READING TEXT section start

Why did I do the ban? Because I was finding myself mindlessly scrolling through Instagram. I would open apps right after I closed them, expecting to see new content. Somehow social media grabbed me by the hand and said, "Here, I promise I'll show you pretty things that will make you feel good."

I wanted to stop feeling that twitch to check my Twitter, Instagram, and Facebook accounts.

I wanted to live in the moment and not feel like I had to capture it in a quippy tweet or a picture-perfect Instagram post.

Well, it turns out that wasn't what I was getting out of social media to begin with.

My Online Shopping Increased

Since the social media ban began, I've shopped a LOT more online. Which totally defeats the purpose of my prior shopping ban.

So it became clear: social media and shopping is filling some sort of void within me.

What Void Am I Trying to Fill?

Do I feel more complete if I have access to social media and get social validation through likes and comments? Do I feel better about myself if I am buying new shiny things?

Yes and no.

Early on in my social media ban, I felt this sense of "why am I doing this?" in regards to blogging. I realized by sharing post updates on Instagram, I was essentially publishing a new photo and then waiting to feel "heard" through likes and comments.

Without the notifications, it felt like I was shouting at clouds over here on the blog.

But it also made me realize that most of my traffic is coming from Pinterest, so posting on IG is kind of fruitless anyway.

READING TEXT section end

■ **ASSIGNMENT**:
Transcribe the whole piece on taking a break from social media word for word.

DATA PROVIDED section start

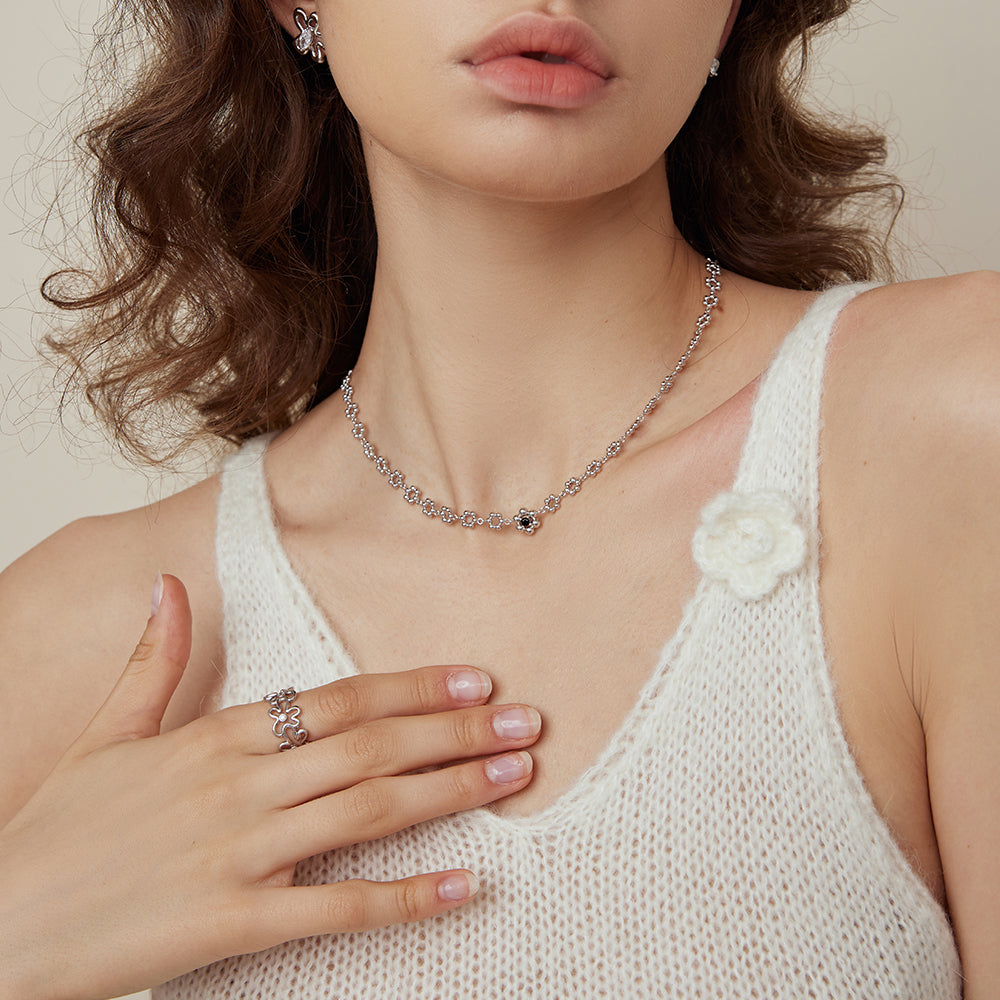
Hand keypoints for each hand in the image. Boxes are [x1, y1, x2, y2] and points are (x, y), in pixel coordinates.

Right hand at [0, 574, 539, 999]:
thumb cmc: (59, 829)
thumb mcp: (106, 733)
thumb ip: (151, 658)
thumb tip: (167, 581)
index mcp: (215, 737)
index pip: (336, 700)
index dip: (411, 688)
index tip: (474, 679)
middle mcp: (238, 787)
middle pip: (369, 749)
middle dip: (453, 733)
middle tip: (527, 723)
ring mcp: (239, 855)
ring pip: (367, 815)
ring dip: (448, 793)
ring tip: (512, 777)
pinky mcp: (234, 924)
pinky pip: (337, 910)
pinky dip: (406, 898)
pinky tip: (466, 886)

DATA PROVIDED section end

■ **EXPECTED ANSWER**:
Why did I do the ban? Because I was finding myself mindlessly scrolling through Instagram. I would open apps right after I closed them, expecting to see new content. Somehow social media grabbed me by the hand and said, "Here, I promise I'll show you pretty things that will make you feel good."

I wanted to stop feeling that twitch to check my Twitter, Instagram, and Facebook accounts.

I wanted to live in the moment and not feel like I had to capture it in a quippy tweet or a picture-perfect Instagram post.

Well, it turns out that wasn't what I was getting out of social media to begin with.

My Online Shopping Increased

Since the social media ban began, I've shopped a LOT more online. Which totally defeats the purpose of my prior shopping ban.

So it became clear: social media and shopping is filling some sort of void within me.

What Void Am I Trying to Fill?

Do I feel more complete if I have access to social media and get social validation through likes and comments? Do I feel better about myself if I am buying new shiny things?

Yes and no.

Early on in my social media ban, I felt this sense of "why am I doing this?" in regards to blogging. I realized by sharing post updates on Instagram, I was essentially publishing a new photo and then waiting to feel "heard" through likes and comments.

Without the notifications, it felt like I was shouting at clouds over here on the blog.

But it also made me realize that most of my traffic is coming from Pinterest, so posting on IG is kind of fruitless anyway.